Does YouTube have a control problem?

Viacom's order to pull clips illustrates the challenges the Internet's biggest video-sharing site faces as it grows.

Victor Rook, an independent filmmaker for 24 years, woke up Friday, logged on to YouTube and found out that a major media conglomerate had accused him of copyright violations.

"This is to notify you that we have removed or disabled access to the following material," YouTube wrote to Rook in an e-mail, which was obtained by CNET News.com. The trailer for his documentary was removed because Viacom had claimed that his documentary had infringed on the company's copyright. Rook said not one frame or one piece of music from his film about a gay professional wrestler belonged to Viacom.

Rook's film clip was mistakenly pulled as part of YouTube's effort to sweep the site of content owned by Viacom, he said. (YouTube did not return an e-mail requesting more information about about why Rook's clip was taken down.)

ZDNet reported that another YouTube user was accused of violating Viacom's copyright when he posted a video of a "Sunday night dinner at Redbones in Somerville, Mass." The man denied that there is anything of Viacom's in his "friends and family" video.

The parent company of Comedy Central and Nickelodeon demanded Friday that YouTube remove 100,000 clips from the site that feature Viacom shows. The number of videos is three times more than the 30,000 videos that the Japanese entertainment industry demanded YouTube pull last October.

"I know it was probably an accident that mine got taken down," said Rook, 43, adding that he's nonetheless disappointed. He added that he wonders whether the video-sharing company has enough control over the site.

Control has been a central issue during YouTube's rapid evolution as the Internet's first real entertainment network. For instance, big entertainment companies have always wanted YouTube to exercise more control over users who post pirated clips from some of the entertainment industry's hottest shows. The break with Viacom has some analysts wondering whether the lack of authority over what happens on the site may hurt the year-old YouTube as it negotiates licensing agreements with major film studios and TV networks.

"The paradox for YouTube is that they need to figure out how to play well with the big boys," said Todd Chanko, an analyst with Jupiter Research. "These legal cases and public relation troubles will continue to hurt their image with the large media companies."

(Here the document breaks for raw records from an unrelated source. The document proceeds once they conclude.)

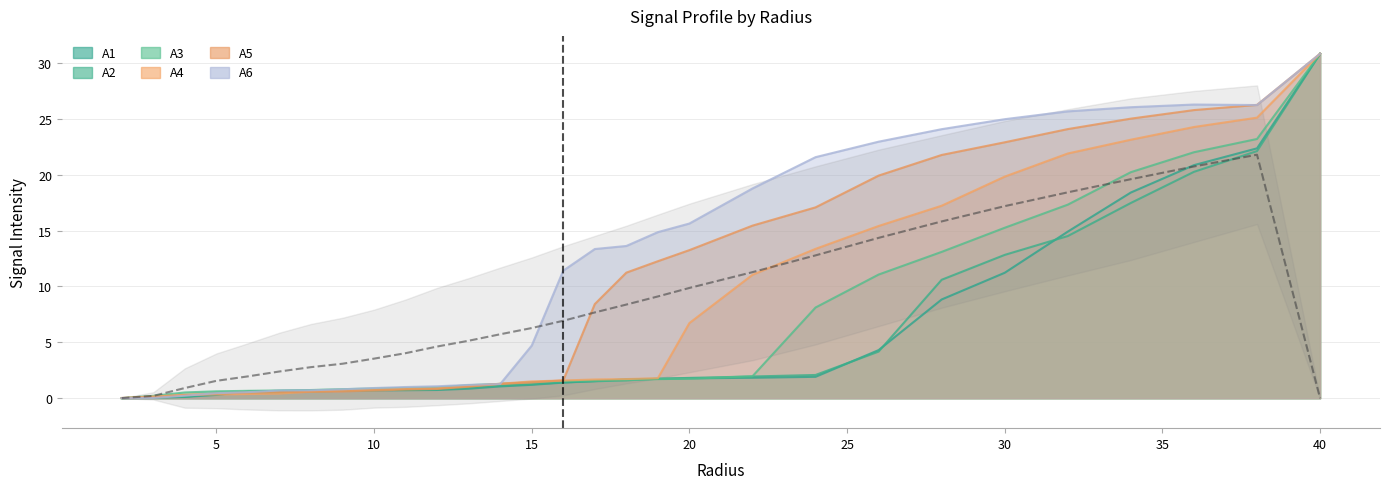

What is the highest value of the A1 series?

30.8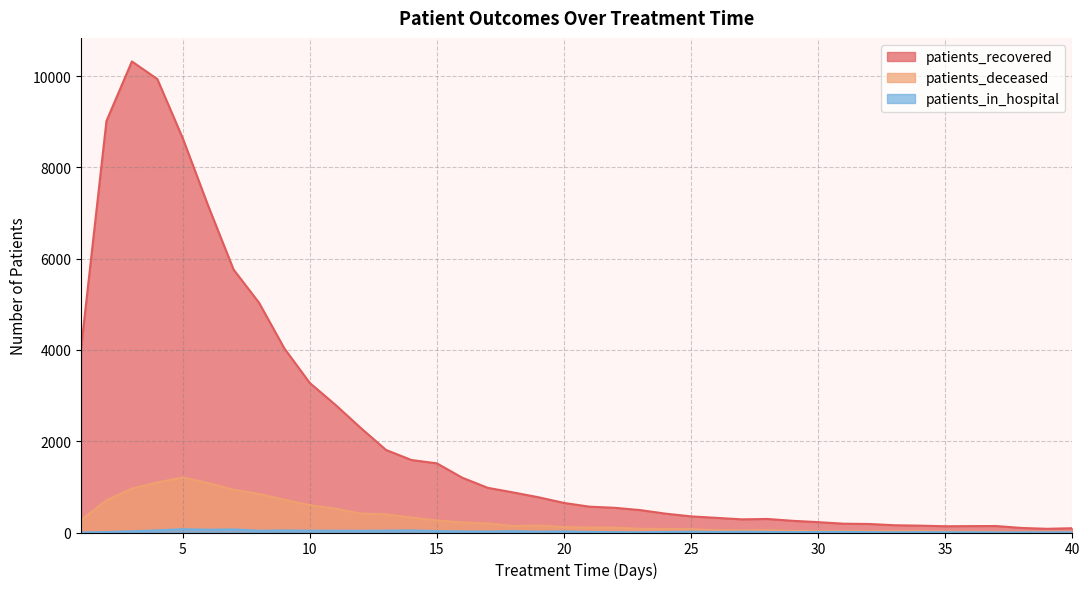

How many lines are shown in the chart?

3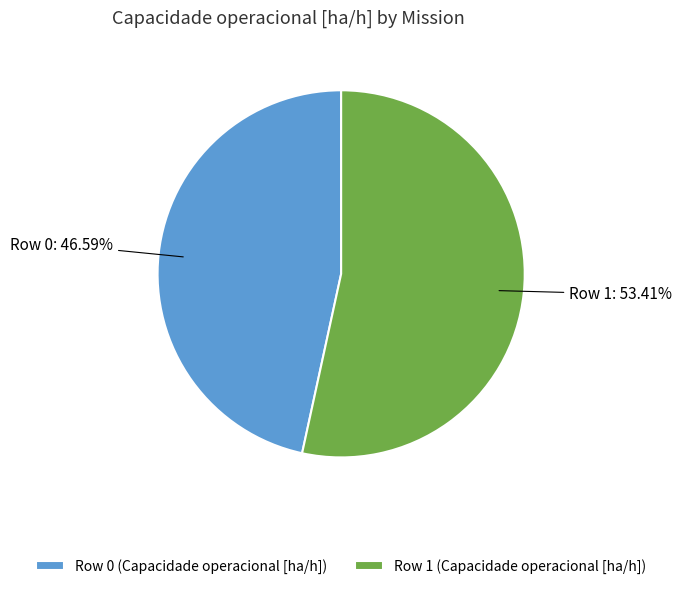

Between Row 1 and Row 0, which is larger?

Row 1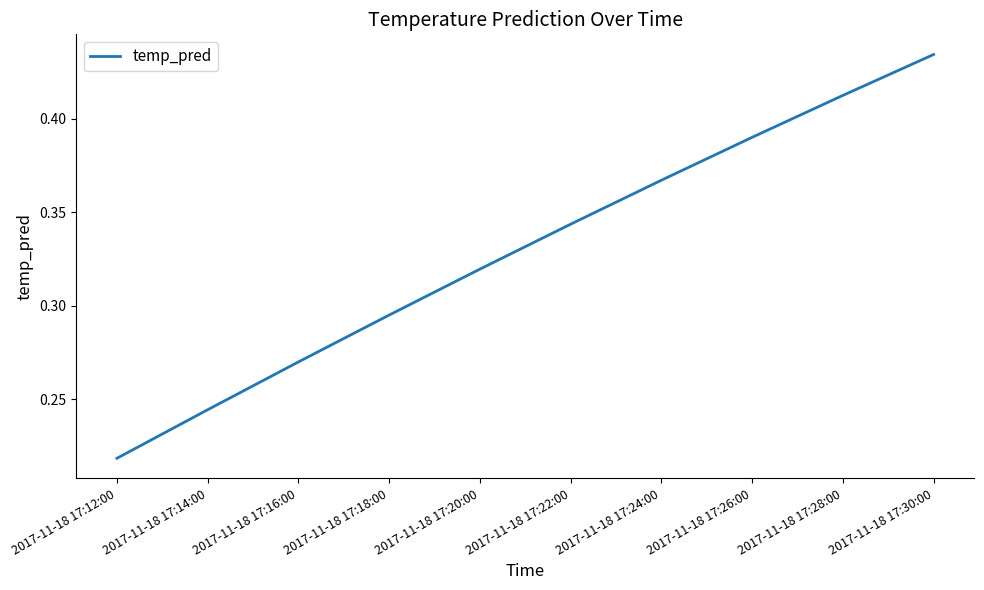

What position from the right is 2017-11-18 17:12:00?

10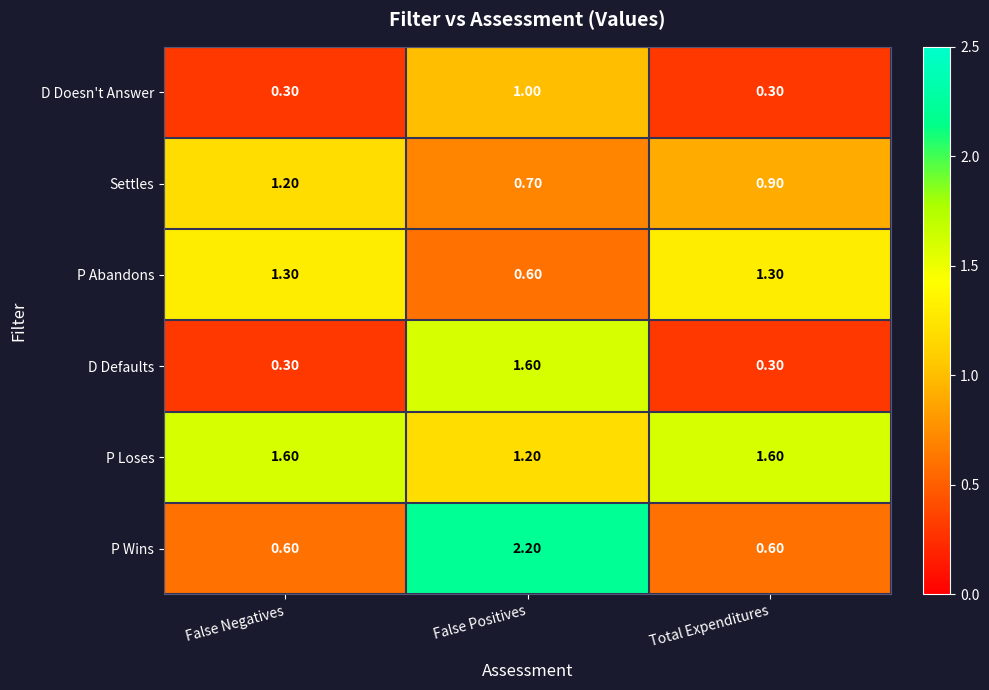

Where is Settles nearest to the value 0?

False Positives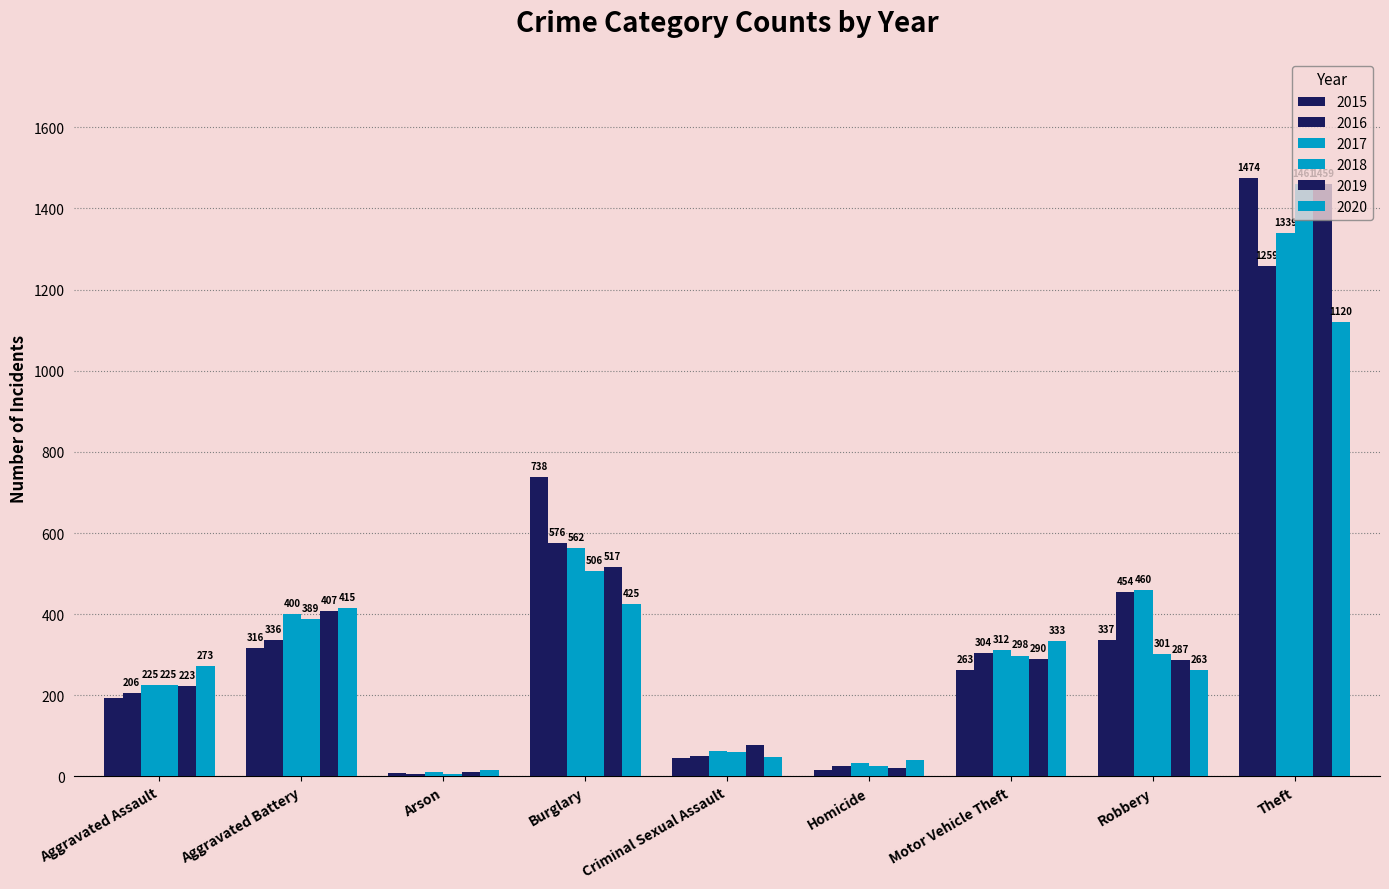

List the labels in order of 2015 value, smallest first.

Arson, Homicide, Criminal Sexual Assault, Aggravated Assault, Motor Vehicle Theft, Aggravated Battery, Robbery, Burglary, Theft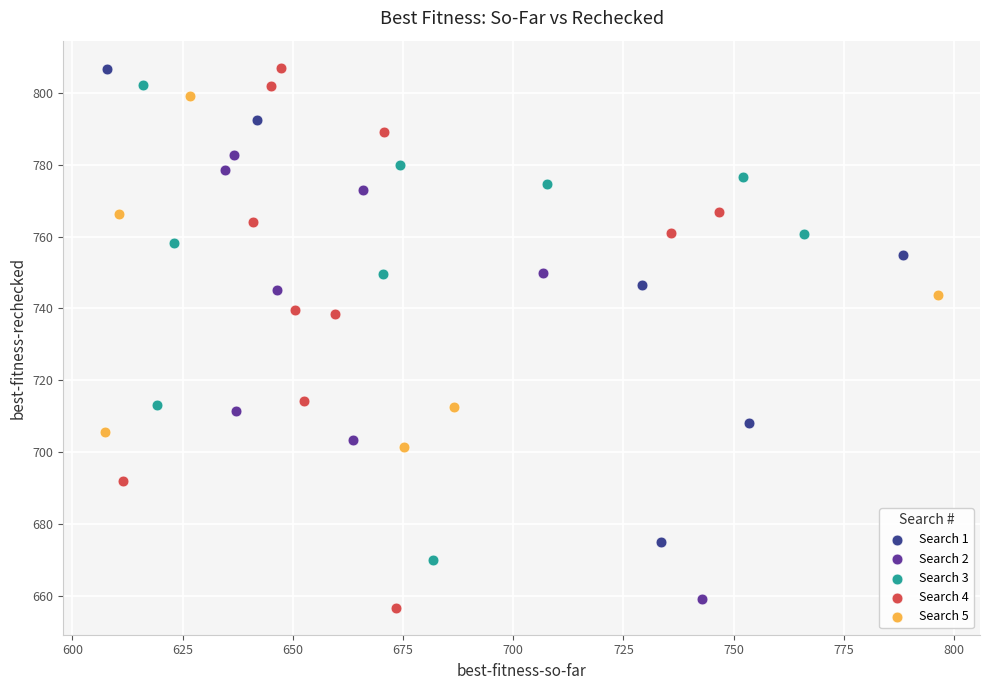

Which series has the widest spread of Y values?

Search 4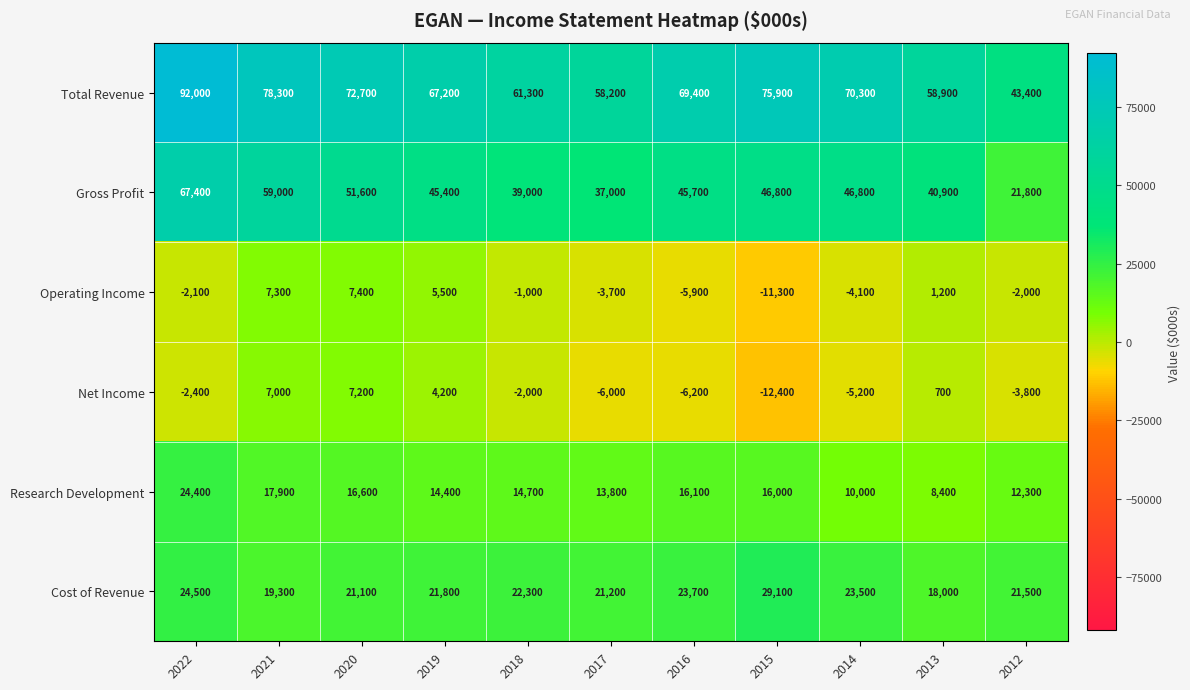

Which series has the largest range (max minus min)?

Total Revenue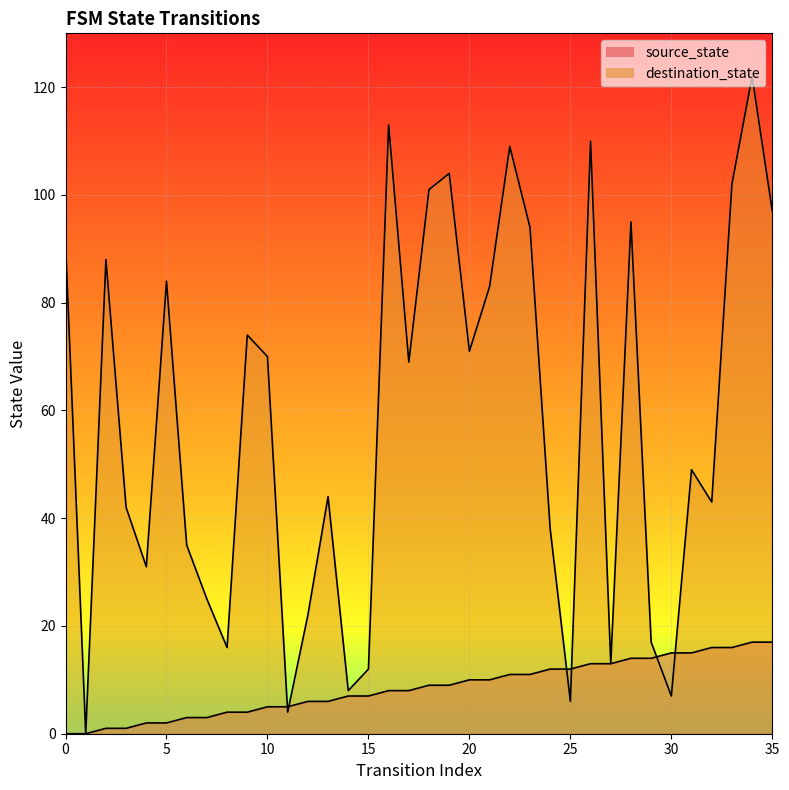

How many times do source_state and destination_state cross each other?

6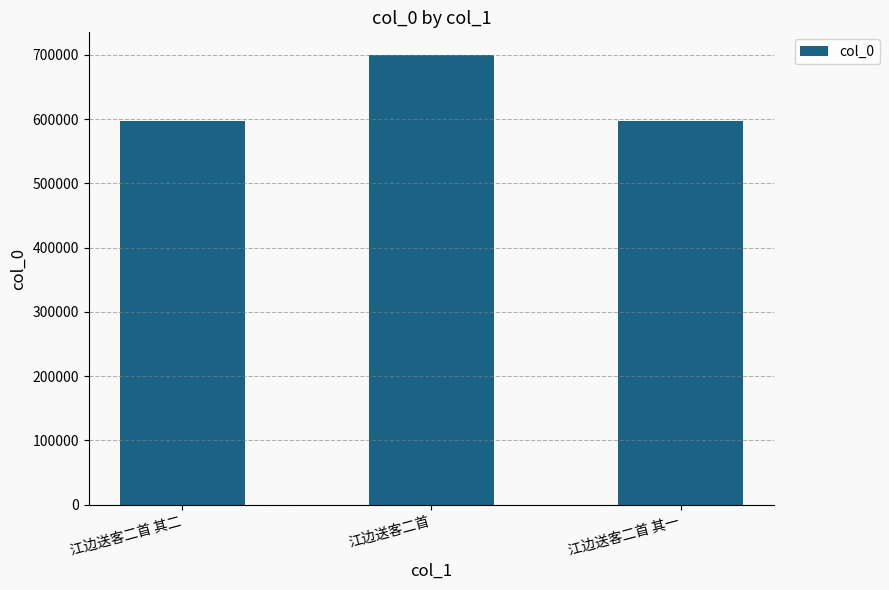

Which category has the highest value across all series?

江边送客二首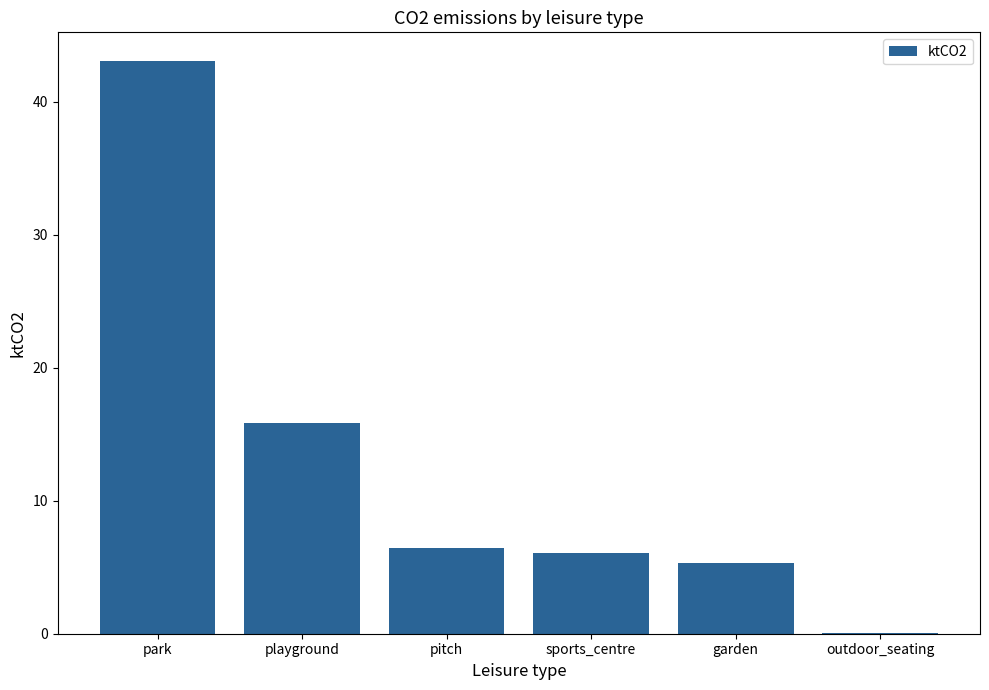

How many categories are shown in the chart?

6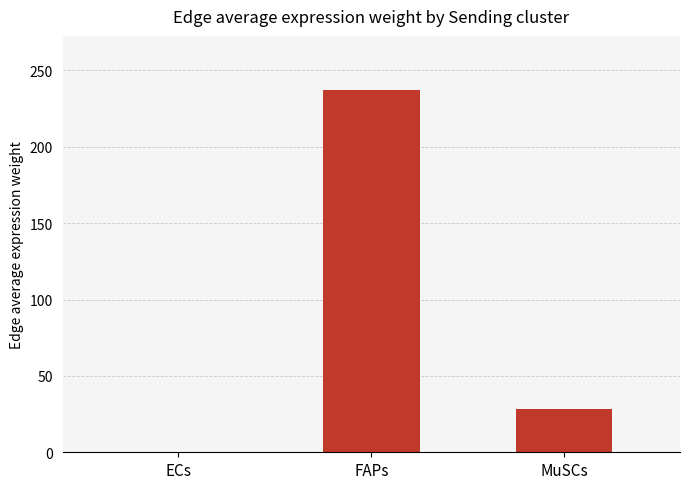

The value at MuSCs is 16.2. True or false?

False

Executives at YouTube, acquired by Google for $1.65 billion last October, have steadfastly argued that it's not their job to police their site . As an Internet service provider, YouTube says the law doesn't hold the company responsible for the actions of its users, but will quickly respond to complaints by copyright holders.

"We take copyright issues very seriously," a YouTube spokesman said in a statement on Thursday. "We prohibit users from uploading infringing material, and we cooperate with copyright holders to identify and promptly remove infringing content."

But as YouTube's leaders seek partnerships that would give the video-sharing site access to professionally crafted content, they may find that adhering to the strict letter of the law won't make them many friends in Hollywood, where they want tough protections for their materials.

YouTube doesn't prescreen any of the more than 60,000 videos posted to the site each day. The company relies on content holders and users to report any violations of the company's terms of use. This, say YouTube critics, does not adequately safeguard copyright. An example of how long unauthorized video can stay on the site without being flagged came Thursday.

For the past three months, an employee at Gawker Media has posted video clips onto YouTube from TV shows produced by such companies as NBC, CBS, CNN and ABC, CNET News.com reported Thursday. Two copyright holders, including a Fox affiliate in New York, said that Gawker, which operates 14 blogs, including Valleywag and Fleshbot, was unauthorized to use their material.

Gawker Media owner Nick Denton has acknowledged that an employee posted the videos. He has declined to comment on why the employee posted the clips.

The poster added a new twist to uploading unauthorized copyright material by inserting into the clips advertisements for Gawker-owned blogs. Two videos about comedienne Rosie O'Donnell were each viewed more than 400,000 times.

Executives at two companies said they wanted to know how the videos could go unnoticed for three months and how can copyright owners prevent others from repeating the tactic.

"We showed (the videos posted to YouTube by the Gawker employee) to some of our legal and tech people," said one executive at a major media conglomerate. "They couldn't believe it. They also couldn't believe it hasn't happened before. They hated that someone was doing it, but one guy admitted he thought it was brilliant."

Unclear is whether some of the bigger media companies plan to respond to the postings.

Chanko said the case is an example of just how difficult it can be to protect copyright in environments like YouTube's.

"There's just no bonafide system available that would enable YouTube to monitor all the video on its site," Chanko said. "There are attempts to create intelligent video sensing...who knows? Maybe in five years we'll see it."